Recent technical enhancements at Oak Ridge National Laboratory's High Flux Isotope Reactor are providing researchers with a more comprehensive suite of characterization tools that could help extend the lives of U.S. light-water reactors.
With these new capabilities, scientists can discern microstructural stresses in vessel steels from the microscale – millionths of a meter – to the nanoscale – billionths of a meter.
This work is especially significant because nuclear reactors supply about 20 percent of the nation's electricity, and recent budget constraints have made extending their lives a key component of the federal government's energy policy.
ANALYTICS – Device has ORNL pedigree . . .
With the introduction of Prosolia's flowprobe, researchers have an instrument that could accelerate drug discovery, aid in cancer research and improve the way scientists perform hundreds of tests.
The flowprobe system, which is based on a technique invented by Gary Van Berkel of ORNL's Chemical Sciences Division, allows for efficient, automated direct sampling of surfaces while mapping the location of each chemical.
Indianapolis-based Prosolia expects flowprobe to be especially useful for researchers doing clinical research or pathogen characterization. The company expects the product to be available in May.
CLIMATE – Going small with big computers . . .
ORNL's supercomputers are allowing climate scientists to zoom in on smaller and smaller areas to try to determine whether local and regional droughts influence climate extremes on a larger scale.
What is the probability of a drought developing in the Southwest this decade? Ultra-high-resolution climate models may improve our ability to provide informed projections. In the highest-resolution model, grid cells are a mere one-quarter of a degree (23 miles) wide. "Data at this scale is only accessible with leadership computing resources," says ORNL mathematician Rick Archibald, one of nine ORNL researchers collaborating with scientists at Lawrence Berkeley, Lawrence Livermore and Los Alamos national laboratories on the Ultra-high-resolution Global Climate Simulation project.

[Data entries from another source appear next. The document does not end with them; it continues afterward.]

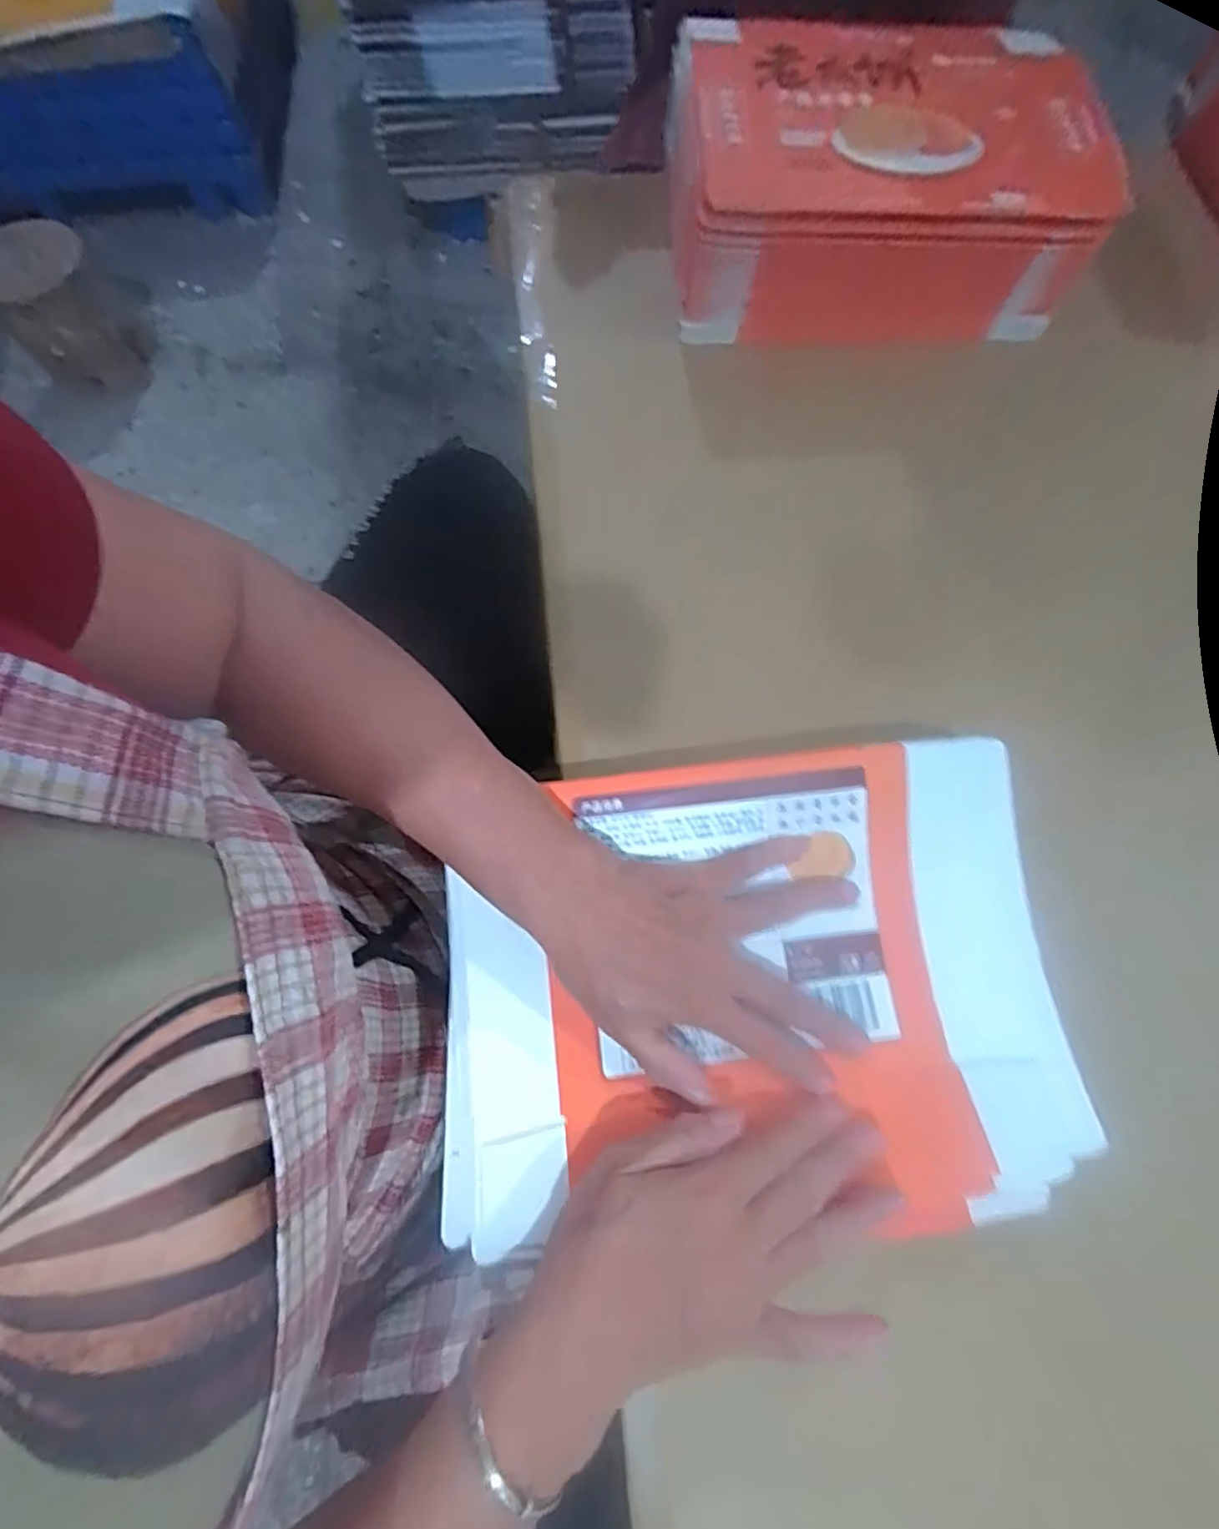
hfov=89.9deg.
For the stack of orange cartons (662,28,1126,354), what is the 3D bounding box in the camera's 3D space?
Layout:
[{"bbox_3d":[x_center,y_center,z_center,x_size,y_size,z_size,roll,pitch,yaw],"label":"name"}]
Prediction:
[{"bbox_3d":[0.201,-0.465,0.489,0.297,0.109,0.214,-3,73,-1],"label":"stack of orange cartons"}]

TRANSPORTATION – Highway to green . . .
Aggressive government policies, technological advances and increased use of alternative fuels will be needed to reduce petroleum consumption by 80 percent by 2050, according to a National Research Council report.
"If technology advances and the transition is achieved, the total benefits to society are likely to be many times the extra costs of the transition," said Oak Ridge National Laboratory's David Greene, who contributed to the report. He and colleague Changzheng Liu noted that the benefits include not only reduced greenhouse gas emissions and petroleum independence, but also energy savings and increased consumer satisfaction with advanced technology vehicles, resulting in increased sales of cars. The 186-page report is available at http://www.nap.edu/catalog.php?record_id=18264.
ENVIRONMENT -- Seeing through soil . . .
Recent droughts have drawn attention to the importance of water availability and management in agriculture and forestry, yet how plants absorb and distribute water is not well understood by scientists.
ORNL researchers are working on ways to study how plants take up and move water through their roots, which has been difficult to do because roots are underground. The research team recently used a nondestructive technique called neutron imaging at ORNL's High Flux Isotope Reactor to track and measure water flux in live plant samples.
"We can see the roots hydrate and watch how water moves within the roots under different environmental driving forces," said ORNL's Jeff Warren. "We've never been able to visualize this process." Data from the experiments will be used to improve root representation in climate models that could help farmers and foresters adapt to changing environmental conditions. The team's research is published in Plant and Soil.